_Activity A_
According to the text on Martiros Sarian, in which town was Sarian born?
══ Page text
He belonged to the generation of masters at the turn of the XX century, but was equally our contemporary. His creative works kept pace with the times, losing not their freshness and never stopping to live. Moreover, his buoyant art seems to be looking at us from the future, at a time when mankind in experiencing the heavy strain of the present times.

After all, art is man himself, the incarnation of his spiritual world, his feelings and tendencies. Martiros Sarian is still for a great many people a fragrant memory. And most of us are indeed happy that we had known Sarian _ the man.

The main features of Sarian’s individuality are his love of life and patriotism. His pantheistic feelings, his inclination for nature showed to be taking shape in his early childhood. At times, when he was asked to explain the reason of his longevity, he answered with a childish spontaneity: “I have done no harm to nature”.

Just a few days prior to his death, he said: “Life resembles to an island. People come out of the sea, pass over the island and merge into the sea again”.

Sarian was destined to sea his glory. People who knew him were surprised at his attitude towards his glory. Happiness, he thought, was not limited to the satisfaction of one’s own personal tendencies. He lived in his private residence, in his museum, alloted to him by the government in his life time. He would have lived in the same way in his parental hut, or, say, under a tent in nature. He world never change this naturality by anything else. Sarian’s concept of glory was to see and depict the “miracle of life, its beauty”.

TALES AND DREAMS – 1904-1908


The works created by Sarian when still a student at the Moscow School of Painting, Sculpture and Architecture, indicate his professional maturity and the deep respect for his remarkable teachers V. Serov and K. Korovin.

The path chosen by a real artist is mostly predetermined by his memories of childhood. Sarian was born in the town of Nor-Nakhichevan, on the banks of the River Don, and had spent his childhood at the farm of his father, away from the town. The family of Sarians, as well as thousands of other Armenian refugees, had migrated from the ancient Armenian capital town of Ani to the Crimea, and from the Crimea to the banks of the River Don during the reign of Ekaterina II, and continued to live there with their traditional, simple, patriarchal way of life.

The acquaintance of the young painter with his native lend, - a painter who was still alient to the urban way of life, watching the reality simplemindedly, getting fascinated by the beauties of nature, - resutled in giving shape to Sarian’s creative “self ”, and spontaneously gave rise to the series of his own creative works in the form of the so-called “Tales and Dreams”.

Among them one can came across to a one eyed creature (“A Comet”). According to the painter’s testimony, it is he himself who appears in the pictures as a poet enjoying the boundless beauty of space. In the picture “By the Sea-side. A Sphynx”, the Egyptian sphynx is represented by a woman whose body is fused with the earth. Her image embodies the idea of Mother-Nature.

In the “Tales” of 1905-1908, painted in tempera, he had introduced something new. In the pictures “The Charms of the Sun”, “The Pomegranate-tree”, “The Panthers”, “A Hot Day. By the Well”, “By the Sea-side. A Sphynx”, the color-light atmosphere of the images takes an expressive significance thanks to the contrasting harmonies of the colour. The most dominant feature of these works is the burning light, radiating as if from the depth of the canvas, as the strongest impression borne upon the painter from his native nature. This light seemed to by something unreal and unbelievable in its own time. However, it was this very feature that predetermined the originality of Sarian as the master-painter of a country blessed by the blazing sun.

The Sarianic “Dream” is the expression of natural and sacred human feelings. And the most sacred feeling for the painter was his link with his native land, a land which existed from him and his people as a bright dream.

Sarian’s “Dream” had another source, as well. In those years he had made a close acquaintance with his great compatriots including the poets Hovhanness Tumanian, Avetik Issahakian, Vahan Terian, the architects Toros Toramanian, Alexander Tamanian, the well-known revolutionary Alexander Myasnikian, with whom he had shared the same room and in 1909 had chosen him as a model for such a significant picture as “The Agriculturist” which has not, unfortunately been preserved.
════
══ Data listing
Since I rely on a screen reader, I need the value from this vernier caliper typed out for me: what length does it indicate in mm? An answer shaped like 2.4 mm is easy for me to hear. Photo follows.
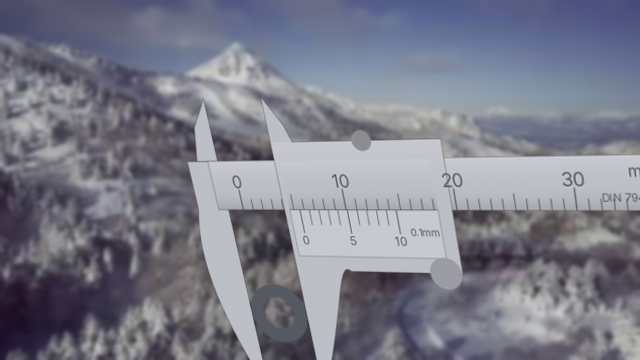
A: 5.6 mm
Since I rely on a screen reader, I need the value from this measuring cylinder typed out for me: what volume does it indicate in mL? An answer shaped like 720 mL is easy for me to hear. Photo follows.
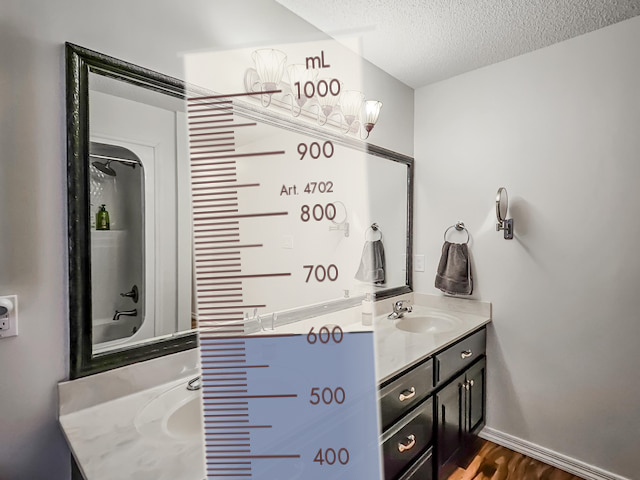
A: 600 mL
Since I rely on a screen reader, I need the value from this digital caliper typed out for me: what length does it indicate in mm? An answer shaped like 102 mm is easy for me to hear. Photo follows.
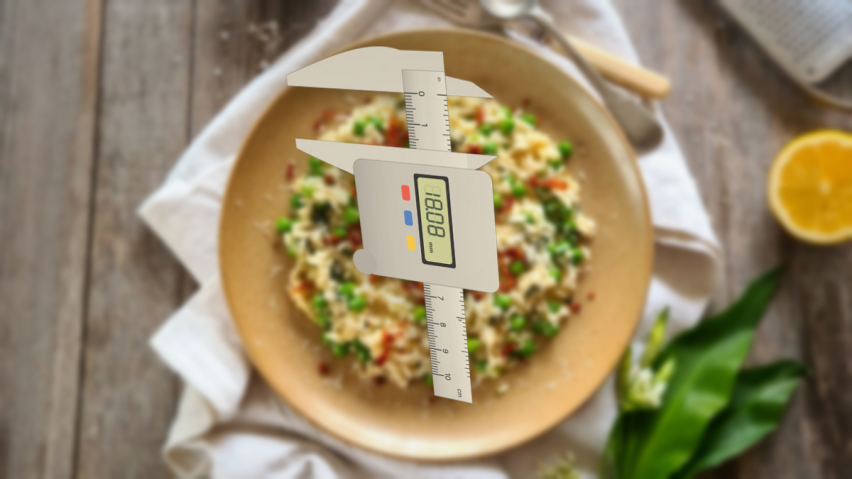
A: 18.08 mm
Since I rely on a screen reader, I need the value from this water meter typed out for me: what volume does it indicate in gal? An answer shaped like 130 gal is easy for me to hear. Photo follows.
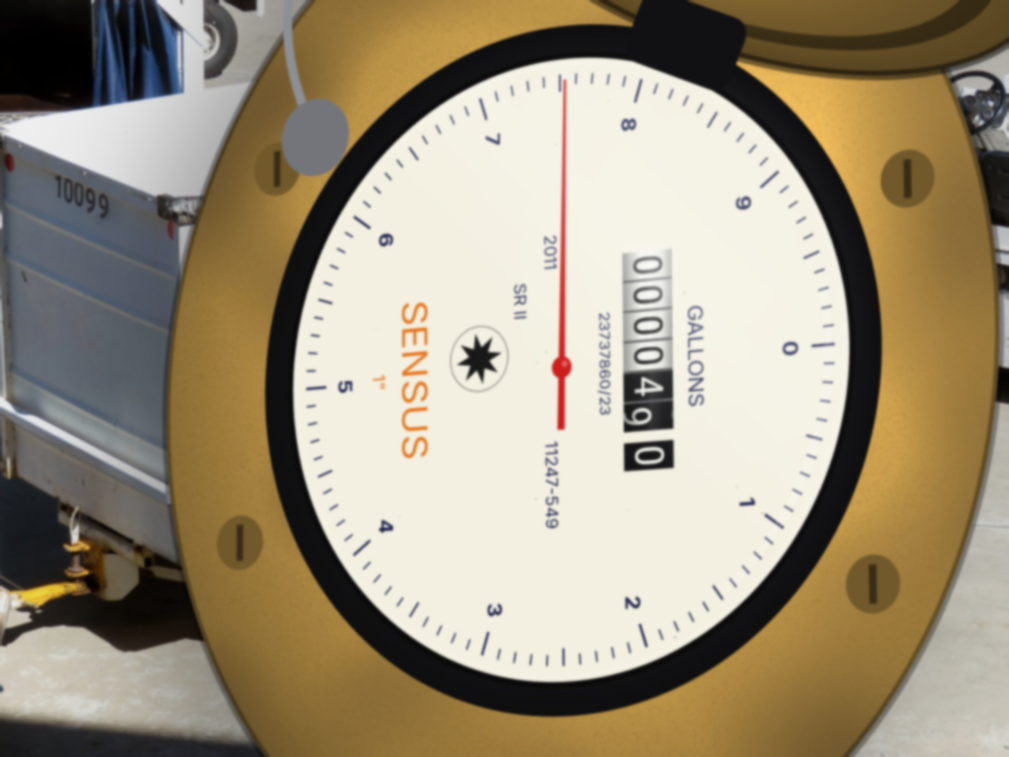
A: 487.5 gal
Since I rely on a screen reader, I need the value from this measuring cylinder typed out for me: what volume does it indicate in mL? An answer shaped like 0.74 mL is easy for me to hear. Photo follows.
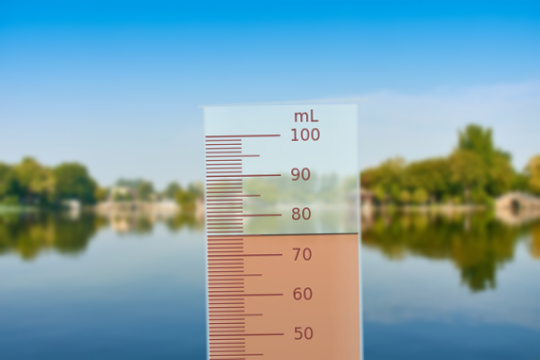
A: 75 mL
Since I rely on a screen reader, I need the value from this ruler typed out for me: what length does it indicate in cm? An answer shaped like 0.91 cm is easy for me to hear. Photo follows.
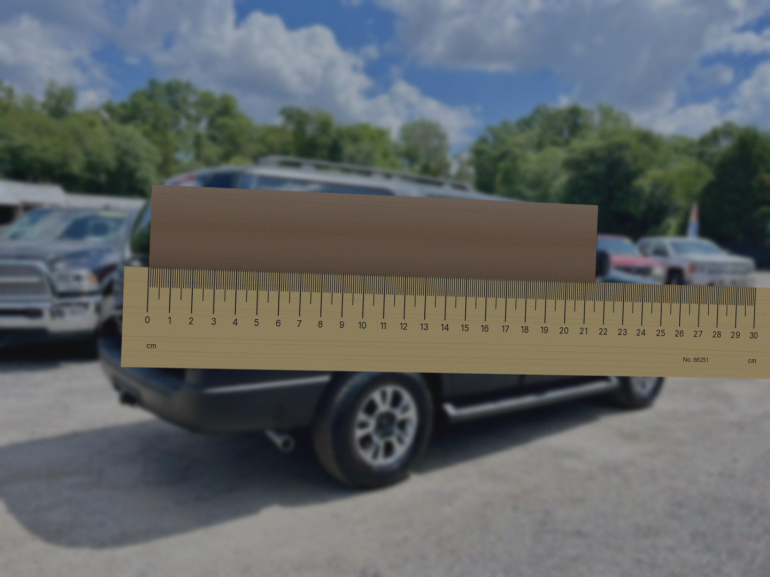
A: 21.5 cm
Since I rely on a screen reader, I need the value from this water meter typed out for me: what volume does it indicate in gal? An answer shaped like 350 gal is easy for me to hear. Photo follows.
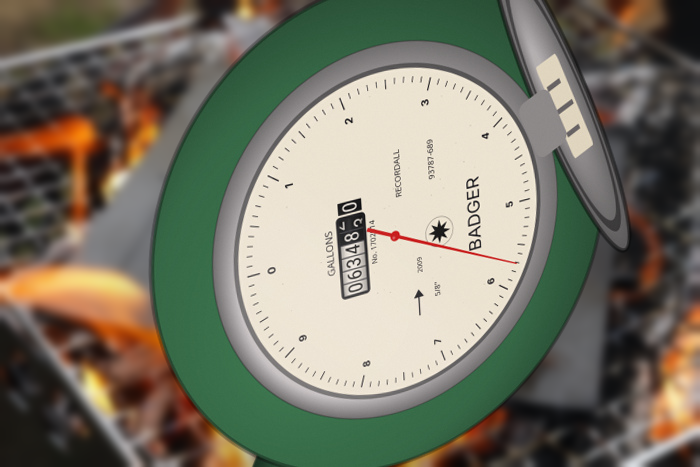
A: 634825.7 gal
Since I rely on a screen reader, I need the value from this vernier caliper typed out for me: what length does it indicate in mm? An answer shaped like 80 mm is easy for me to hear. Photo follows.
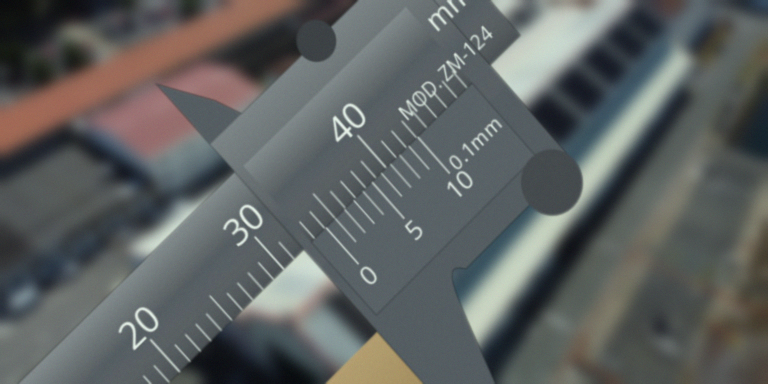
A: 34.1 mm
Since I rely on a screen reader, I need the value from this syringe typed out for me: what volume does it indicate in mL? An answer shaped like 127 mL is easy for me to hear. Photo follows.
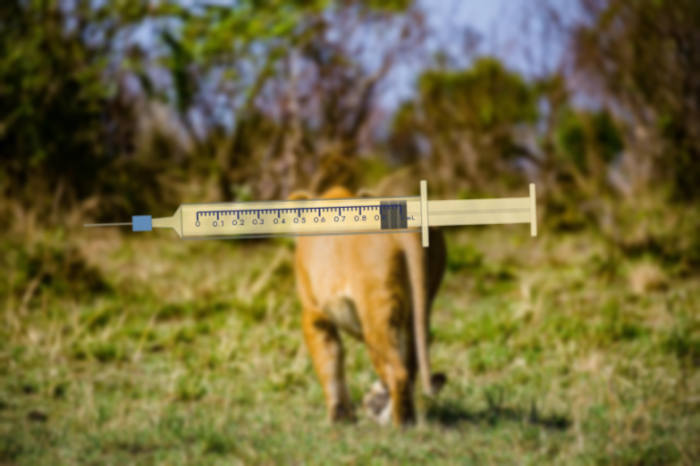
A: 0.9 mL
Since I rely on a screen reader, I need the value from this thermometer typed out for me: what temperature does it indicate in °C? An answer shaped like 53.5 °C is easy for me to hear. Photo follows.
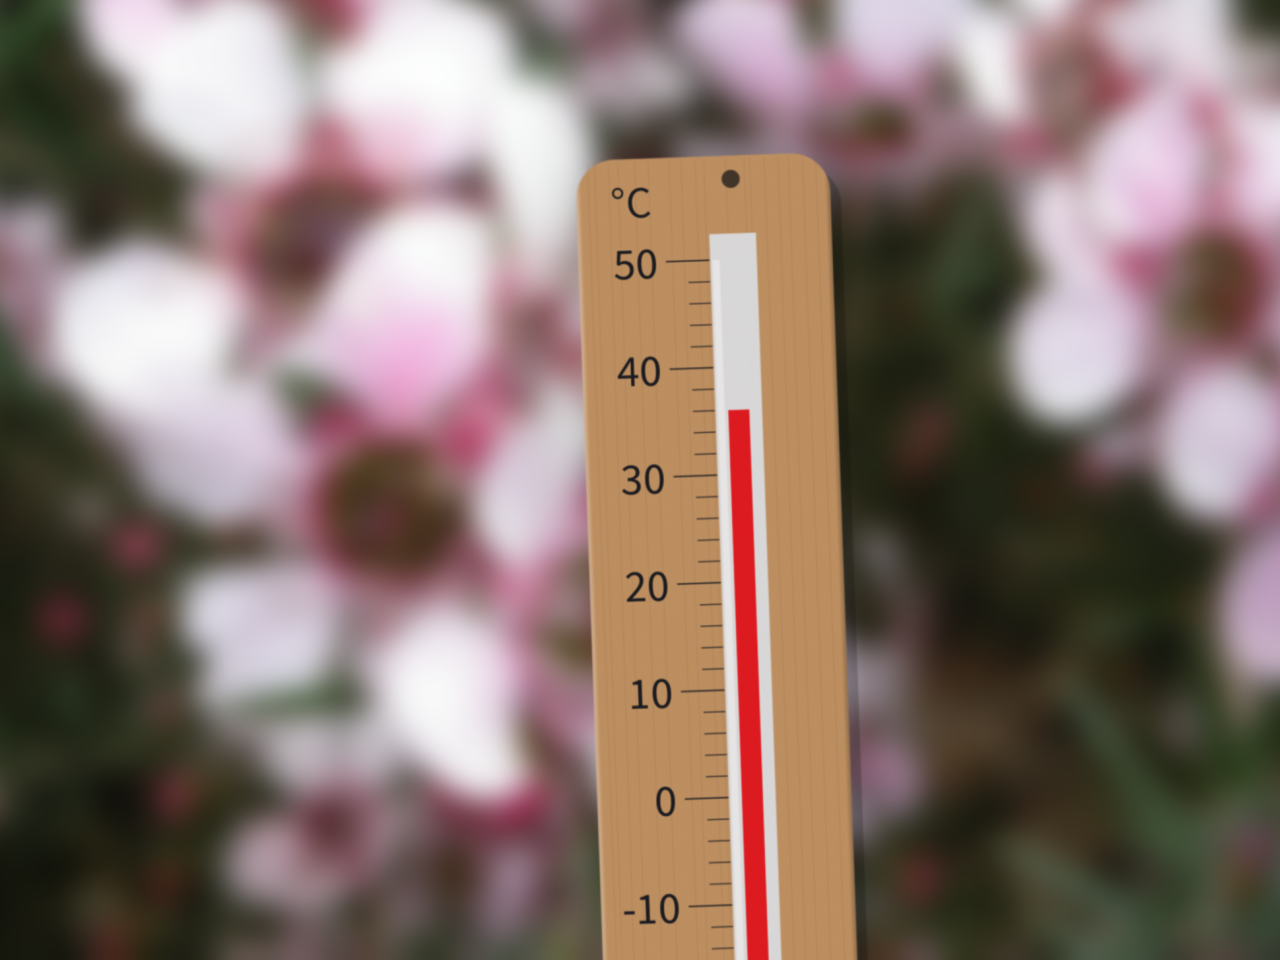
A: 36 °C
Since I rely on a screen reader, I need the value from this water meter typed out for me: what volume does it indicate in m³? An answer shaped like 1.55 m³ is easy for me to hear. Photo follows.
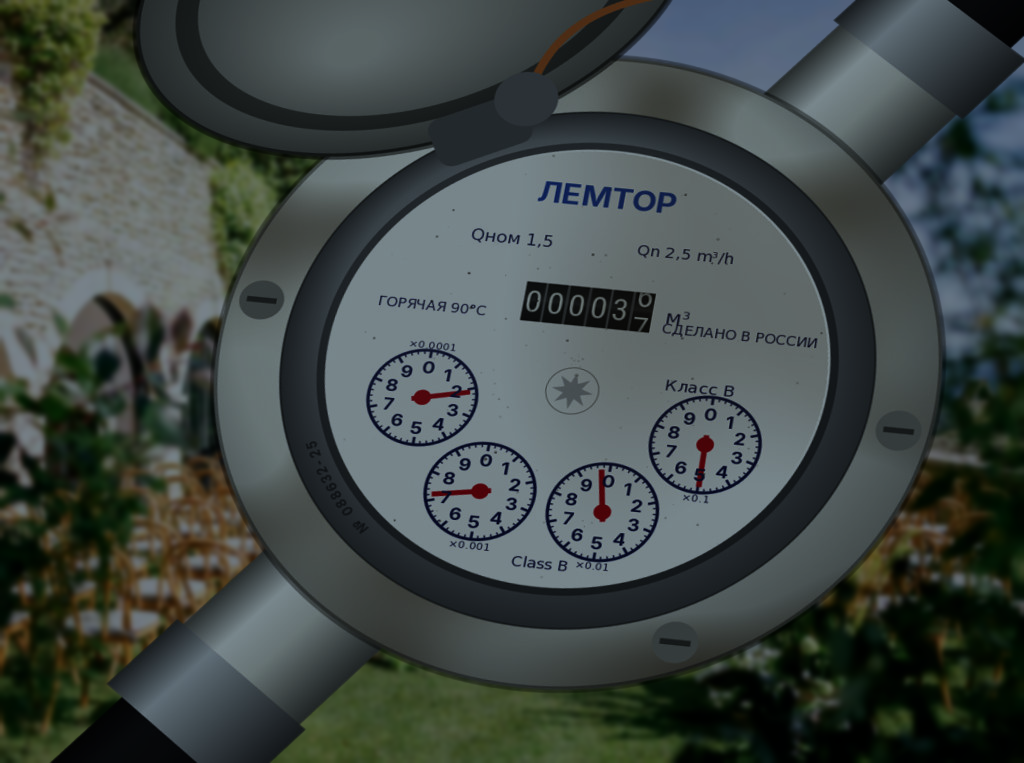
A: 36.4972 m³
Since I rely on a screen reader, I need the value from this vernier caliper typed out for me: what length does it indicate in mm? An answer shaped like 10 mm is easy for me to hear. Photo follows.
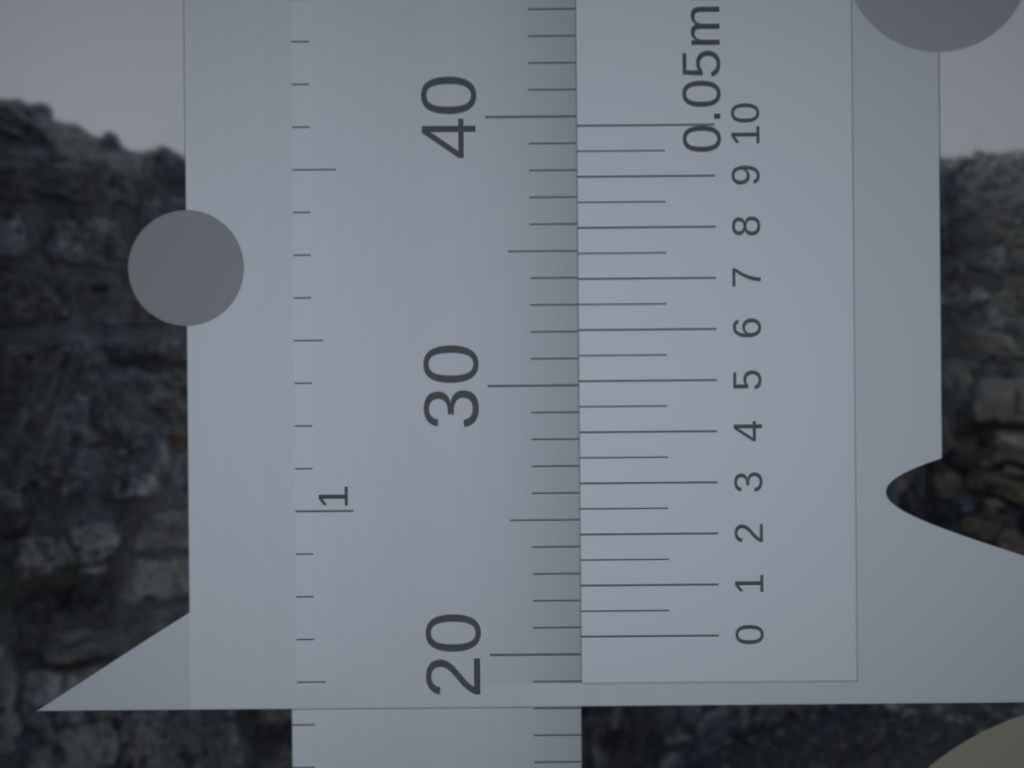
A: 20.65 mm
════
_Activity B_
Locate each line of the records that contains the word "syringe" and copy those lines.

_Final answer A_
Nor-Nakhichevan, on the banks of the River Don.

_Final answer B_
Since I rely on a screen reader, I need the value from this syringe typed out for me: what volume does it indicate in mL? An answer shaped like 127 mL is easy for me to hear. Photo follows.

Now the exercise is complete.